* [Work task] Each line of the data below should be restated exactly, with images left out.

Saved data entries

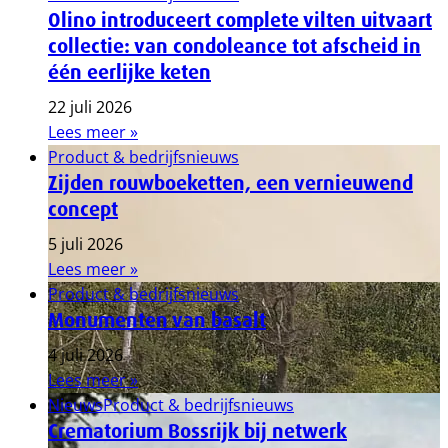
Olino introduceert complete vilten uitvaart
collectie: van condoleance tot afscheid in
één eerlijke keten
22 juli 2026
Lees meer »
Product & bedrijfsnieuws
Zijden rouwboeketten, een vernieuwend
concept
5 juli 2026
Lees meer »
Product & bedrijfsnieuws
Monumenten van basalt
4 juli 2026
Lees meer »
Nieuws
Product & bedrijfsnieuws
Crematorium Bossrijk bij netwerk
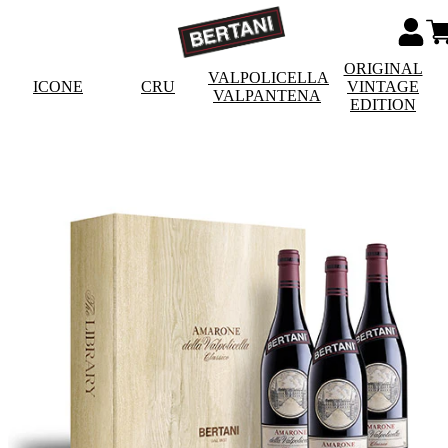
ORIGINAL
VALPOLICELLA
ICONE
CRU
VINTAGE
VALPANTENA
EDITION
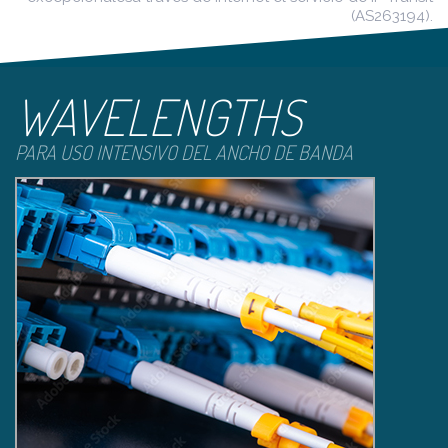
(AS263194).
WAVELENGTHS
PARA USO INTENSIVO DEL ANCHO DE BANDA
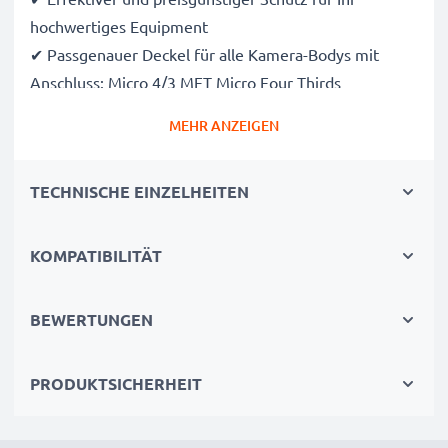
hochwertiges Equipment
✔ Passgenauer Deckel für alle Kamera-Bodys mit
Anschluss: Micro 4/3 MFT Micro Four Thirds
✔ Schutz vor Staub und Verschmutzung
MEHR ANZEIGEN
✔ Leichter Stoßschutz für das Kameragehäuse
✔ Zusätzlicher Schutz, wenn die Kamera bei
TECHNISCHE EINZELHEITEN
Erkundungstouren in der Tasche verstaut werden soll
✔ Effektiver Staubschutz bei längerer Nicht-
Benutzung der Kamera
KOMPATIBILITÄT
✔ Einfaches und schnelles Anbringen und Entfernen
dank Schraubverschluss
BEWERTUNGEN
Hersteller:
CELLONIC
PRODUKTSICHERHEIT
Farbe
: schwarz
Material
: Kunststoff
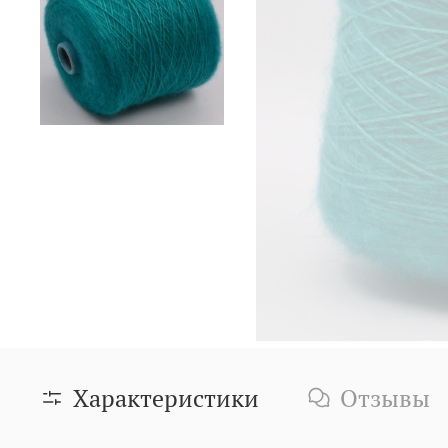
Характеристики
Отзывы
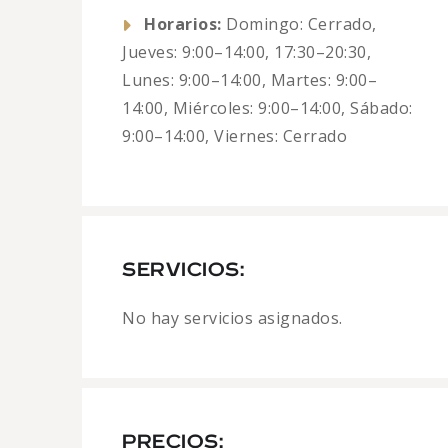
Horarios:
Domingo: Cerrado,
Jueves: 9:00–14:00, 17:30–20:30,
Lunes: 9:00–14:00, Martes: 9:00–
14:00, Miércoles: 9:00–14:00, Sábado:
9:00–14:00, Viernes: Cerrado
SERVICIOS:
No hay servicios asignados.
PRECIOS:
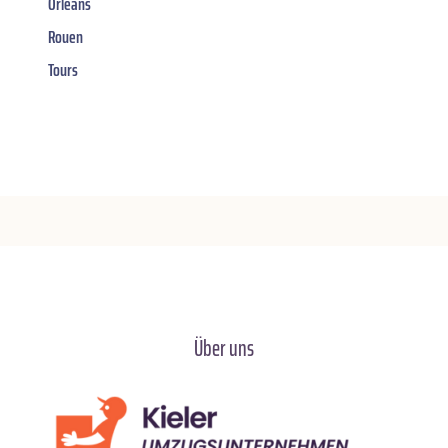
Orléans
Rouen
Tours
Über uns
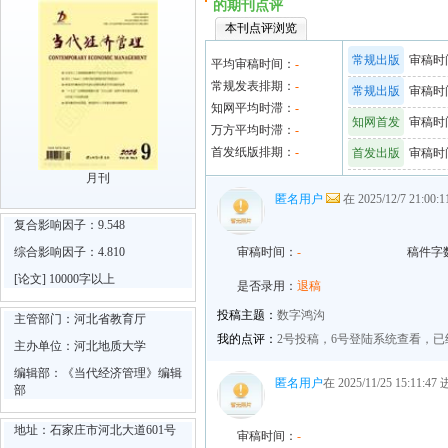
的期刊点评
本刊点评浏览
常规出版
审稿时间
平均审稿时间：
-
常规发表排期：
-
常规出版
审稿时间
知网平均时滞：
-
知网首发
审稿时间
万方平均时滞：
-
首发纸版排期：
-
首发出版
审稿时间
月刊
匿名用户
在 2025/12/7 21:0
复合影响因子：9.548
综合影响因子：4.810
审稿时间：
-
稿件字
[论文] 10000字以上
是否录用：
退稿
投稿主题：
数字鸿沟
主管部门：河北省教育厅
我的点评：
2号投稿，6号登陆系统查看，
主办单位：河北地质大学
编辑部：《当代经济管理》编辑
匿名用户
在 2025/11/25 15:11:
部
地址：石家庄市河北大道601号
审稿时间：
-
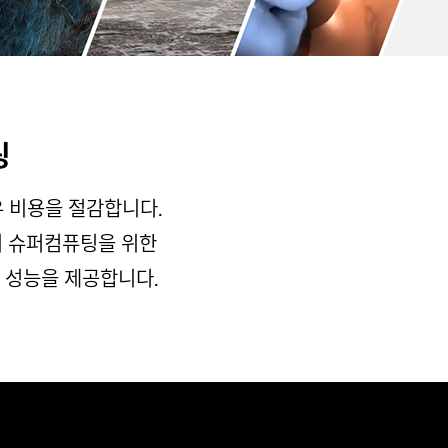
팅
소유 비용을 절감합니다.
이 슈퍼컴퓨팅을 위한
 성능을 제공합니다.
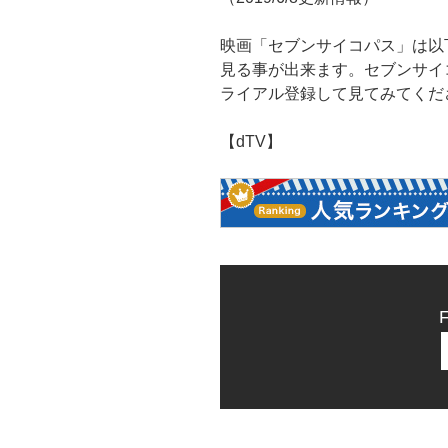
映画「セブンサイコパス」は以下
見る事が出来ます。セブンサイ
ライアル登録して見てみてくだ
【dTV】
F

* [Response to the exercise]
Olino introduceert complete vilten uitvaart
collectie: van condoleance tot afscheid in
één eerlijke keten
22 juli 2026
Lees meer »
Product & bedrijfsnieuws
Zijden rouwboeketten, een vernieuwend
concept
5 juli 2026
Lees meer »
Product & bedrijfsnieuws
Monumenten van basalt
4 juli 2026
Lees meer »
Nieuws
Product & bedrijfsnieuws
Crematorium Bossrijk bij netwerk
ORIGINAL
VALPOLICELLA
ICONE
CRU
VINTAGE
VALPANTENA
EDITION
(AS263194).
WAVELENGTHS
PARA USO INTENSIVO DEL ANCHO DE BANDA
hochwertiges Equipment
✔ Passgenauer Deckel für alle Kamera-Bodys mit
Anschluss: Micro 4/3 MFT Micro Four Thirds
✔ Schutz vor Staub und Verschmutzung
MEHR ANZEIGEN
✔ Leichter Stoßschutz für das Kameragehäuse
✔ Zusätzlicher Schutz, wenn die Kamera bei
TECHNISCHE EINZELHEITEN
Erkundungstouren in der Tasche verstaut werden soll
✔ Effektiver Staubschutz bei längerer Nicht-
Benutzung der Kamera
KOMPATIBILITÄT
✔ Einfaches und schnelles Anbringen und Entfernen
dank Schraubverschluss
BEWERTUNGEN
Hersteller:
CELLONIC
PRODUKTSICHERHEIT
Farbe
: schwarz
Material
: Kunststoff
Характеристики
Отзывы
Horarios:
Domingo: Cerrado,
Jueves: 9:00–14:00, 17:30–20:30,
Lunes: 9:00–14:00, Martes: 9:00–
14:00, Miércoles: 9:00–14:00, Sábado:
9:00–14:00, Viernes: Cerrado
SERVICIOS:
No hay servicios asignados.
PRECIOS:
Orléans
Rouen
Tours
Über uns
的期刊点评
本刊点评浏览
常规出版
审稿时间
平均审稿时间：
-
常规发表排期：
-
常规出版
审稿时间
知网平均时滞：
-
知网首发
审稿时间
万方平均时滞：
-
首发纸版排期：
-
首发出版
审稿时间
月刊
匿名用户
在 2025/12/7 21:0
复合影响因子：9.548
综合影响因子：4.810
审稿时间：
-
稿件字
[论文] 10000字以上
是否录用：
退稿
投稿主题：
数字鸿沟
主管部门：河北省教育厅
我的点评：
2号投稿，6号登陆系统查看，
主办单位：河北地质大学
编辑部：《当代经济管理》编辑
匿名用户
在 2025/11/25 15:11:
部
地址：石家庄市河北大道601号
审稿时间：
-
팅
소유 비용을 절감합니다.
이 슈퍼컴퓨팅을 위한
 성능을 제공합니다.
映画「セブンサイコパス」は以下
見る事が出来ます。セブンサイ
ライアル登録して見てみてくだ
【dTV】
F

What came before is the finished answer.